GIVEN PASSAGE:
Would that be called flirting?
Flirting, right. Well, you know, in a very subdued way. He just wanted to make them feel good, you know? On the whole, his mother was somewhat more gregarious than his father. She was very outgoing. She had more friends than you can imagine, and she kept her friends for a lifetime.
What was Dick's mother's name?
Leona. Her maiden name was Schwartz. I'm sure Dick told you.
How is Schwartz spelled?
S-C-H-W-A-R-T-Z.
The father sounded reasonably outgoing, but you said she was more so?
Yeah. He was more subdued. He had good friends too, but he didn't play golf. He didn't play — they played cards, but not poker. They played bridge, and they had their bridge — my mother-in-law played bridge with ladies in the afternoon, and the two of them played bridge. They had — they didn't belong to a bridge club or anything, but they tended to see people for bridge on an ongoing basis. Just two couples, sometimes they had two tables of bridge, four couples. But my father-in-law got along with everybody — in his business. He and his — finally he took his brother into his business… I think a lot of the basis on which they built up the business was that people trusted and respected the two of them, particularly Bob, because he — Joe, his younger brother, had not — I don't think he'd even been to college. Or maybe he'd been for a couple years. But you know, my father-in-law had a degree in electric engineering, and he was a very smart man. He never stopped learning, so that when wire recorders — I don't even know if you know that term, 'wire recorders.' Before tape recorders, there were wire recorders.
Really?
Now the name manufacturer for wire recorders was Webcor. W-E-B-C-O-R. My father-in-law represented Webcor in the Cleveland area, and he sold them as well as repaired them. They were a mess because if you didn't treat them exactly right, then they — they used to call them rat's nests. The wire would unravel and get all tangled up, and people would have — it was like your hard drive, and if you lose it you want to retrieve the information. Well, people would record all this valuable information on this wire and end up with this rat's nest, and they would —
Not good.
— they would bring these spools of wire to Dick's dad —
To fix it?
— to retrieve it, and they would do the best they could. I think even if you asked Dick, I think he worked on that when he was in high school, too.
Was Dick's father bitter about the fact that he couldn't be an electrical engineer?

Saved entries
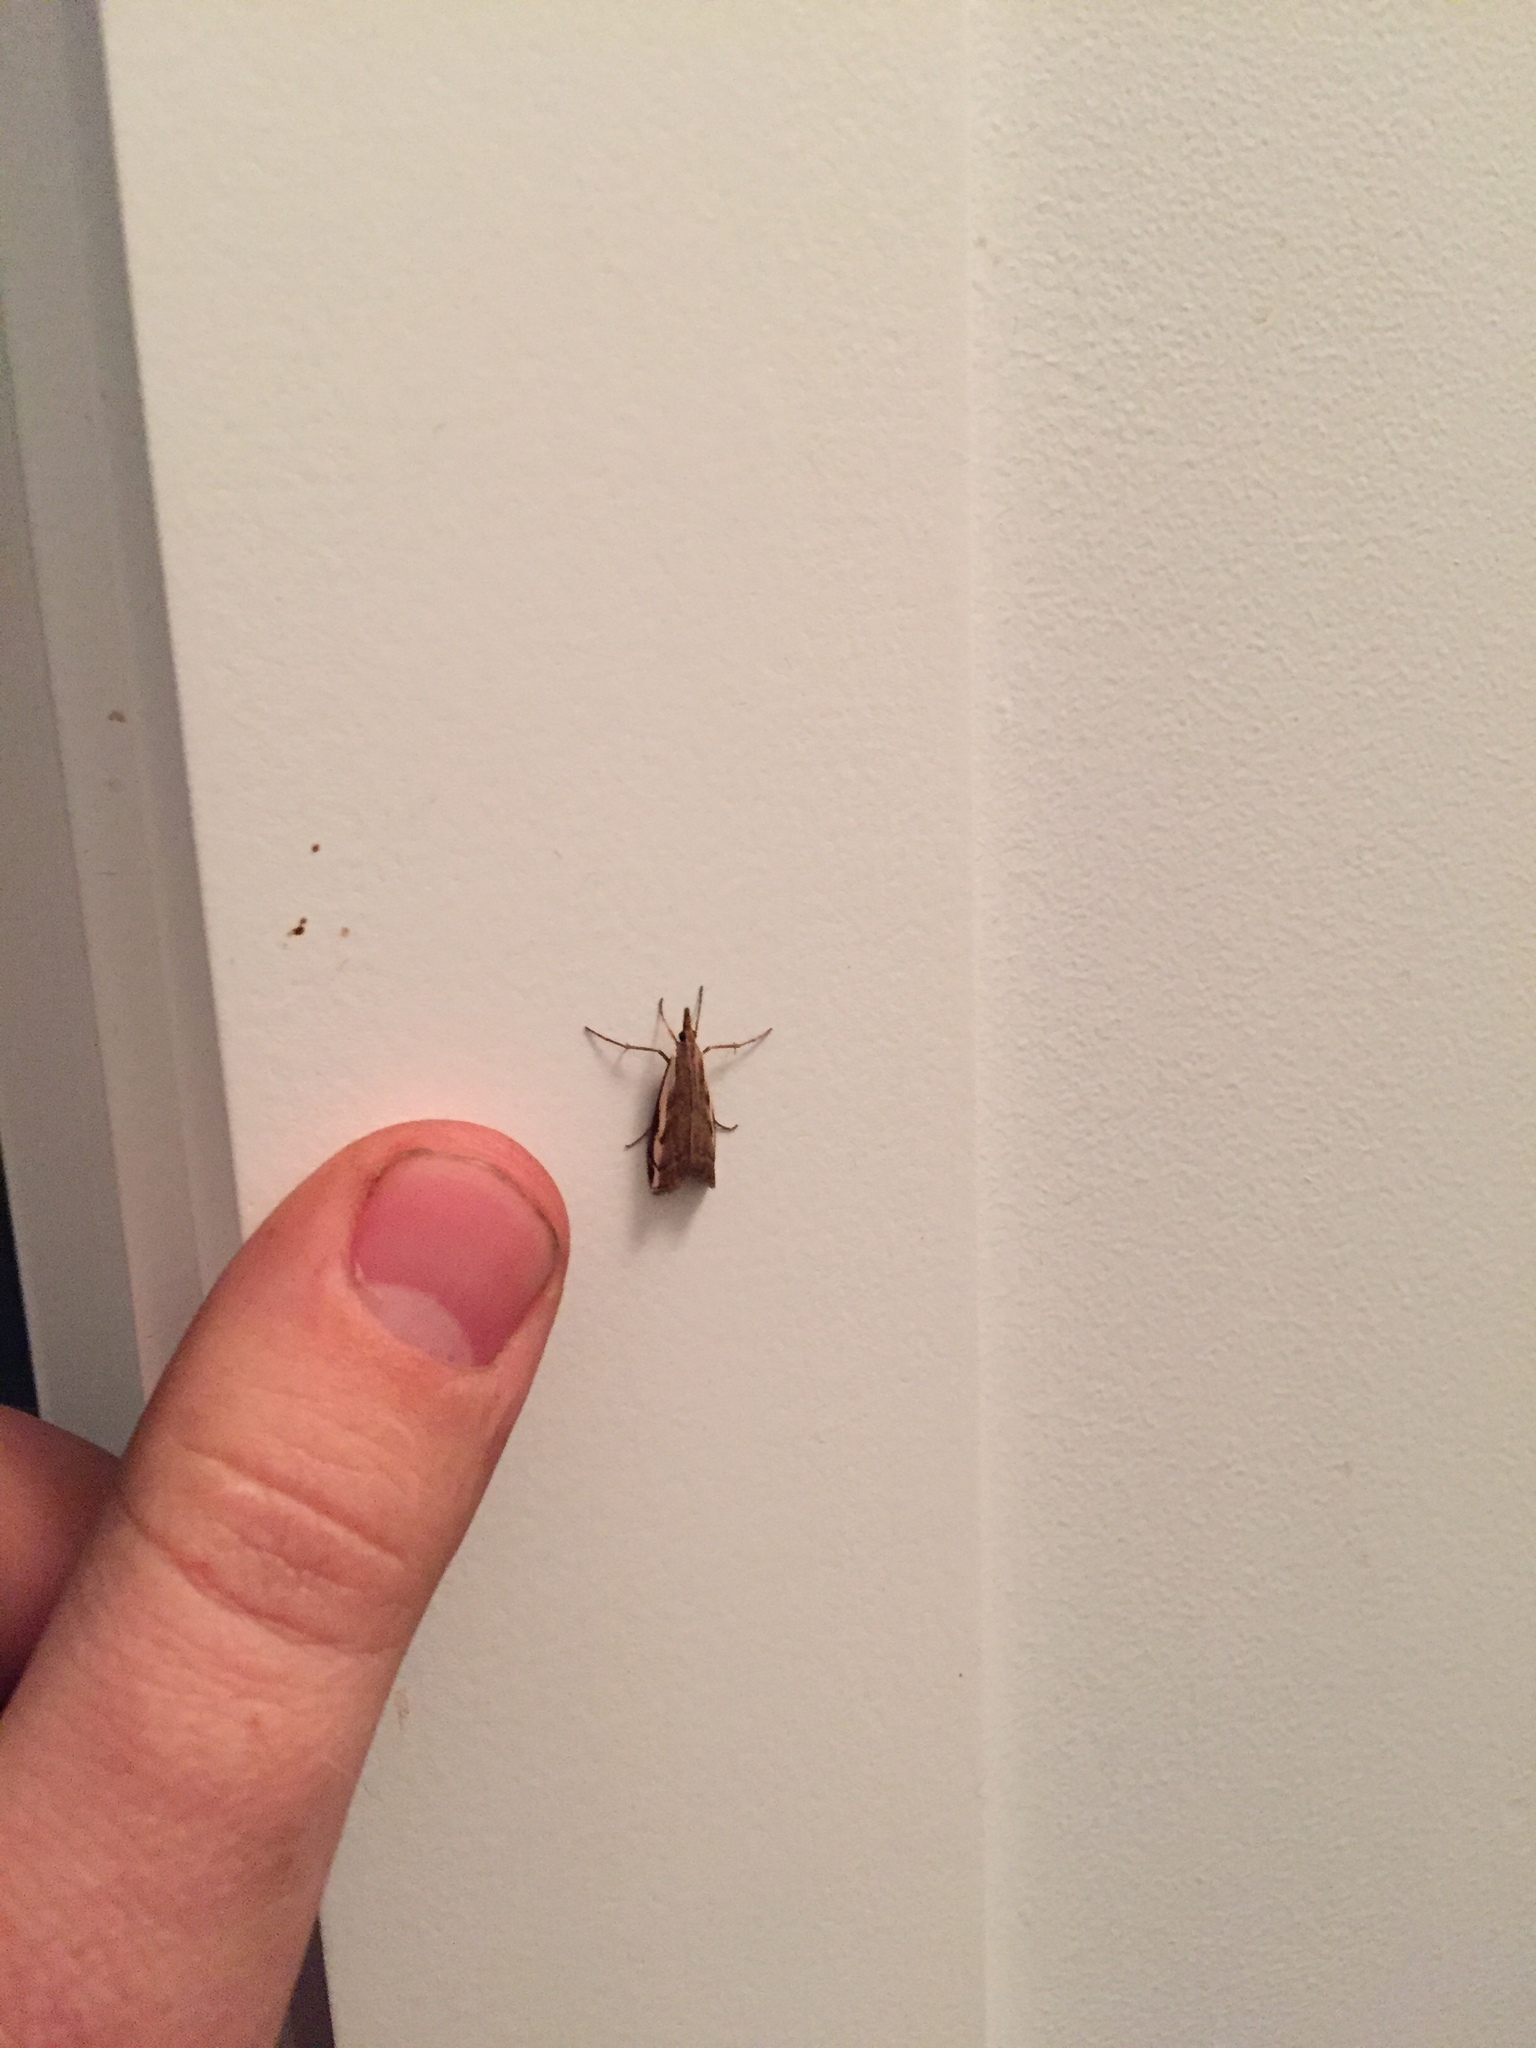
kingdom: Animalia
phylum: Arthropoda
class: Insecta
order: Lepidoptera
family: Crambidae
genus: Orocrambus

WRITTEN TASK:
Name every person in the interview transcript who is referred to by a first name. The saved entries were taken from a different source than the interview transcript.

EXERCISE SOLUTION:
Dick, Leona, Bob, Joe